[Opening Given records section]
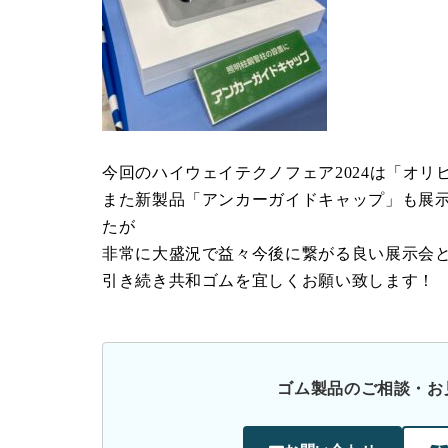
今回のハイウェイテクノフェア2024は「オリ
また新製品「アンカーガイドキャップ」も展示
たが
非常に大盛況で益々今後に繋がる良い展示会
引き続き共和ゴムを宜しくお願い致します！
ゴム製品のご相談・お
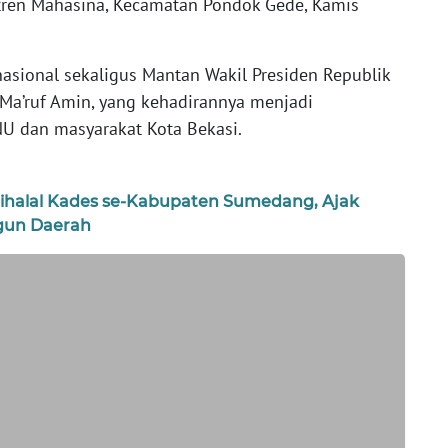
tren Mahasina, Kecamatan Pondok Gede, Kamis
 nasional sekaligus Mantan Wakil Presiden Republik
Ma’ruf Amin, yang kehadirannya menjadi
NU dan masyarakat Kota Bekasi.
Bihalal Kades se-Kabupaten Sumedang, Ajak
gun Daerah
[Closing Given records section]
_Task directions:_ The line that contains "非常に大盛況で益々今後に繋がる良い展示会" opens the part to copy, and the last line of the records closes it; set down those lines exactly, pictures excluded.

_Reply to the exercise:_
非常に大盛況で益々今後に繋がる良い展示会
引き続き共和ゴムを宜しくお願い致します！
ゴム製品のご相談・お
tren Mahasina, Kecamatan Pondok Gede, Kamis
 nasional sekaligus Mantan Wakil Presiden Republik
Ma’ruf Amin, yang kehadirannya menjadi
NU dan masyarakat Kota Bekasi.
Bihalal Kades se-Kabupaten Sumedang, Ajak
gun Daerah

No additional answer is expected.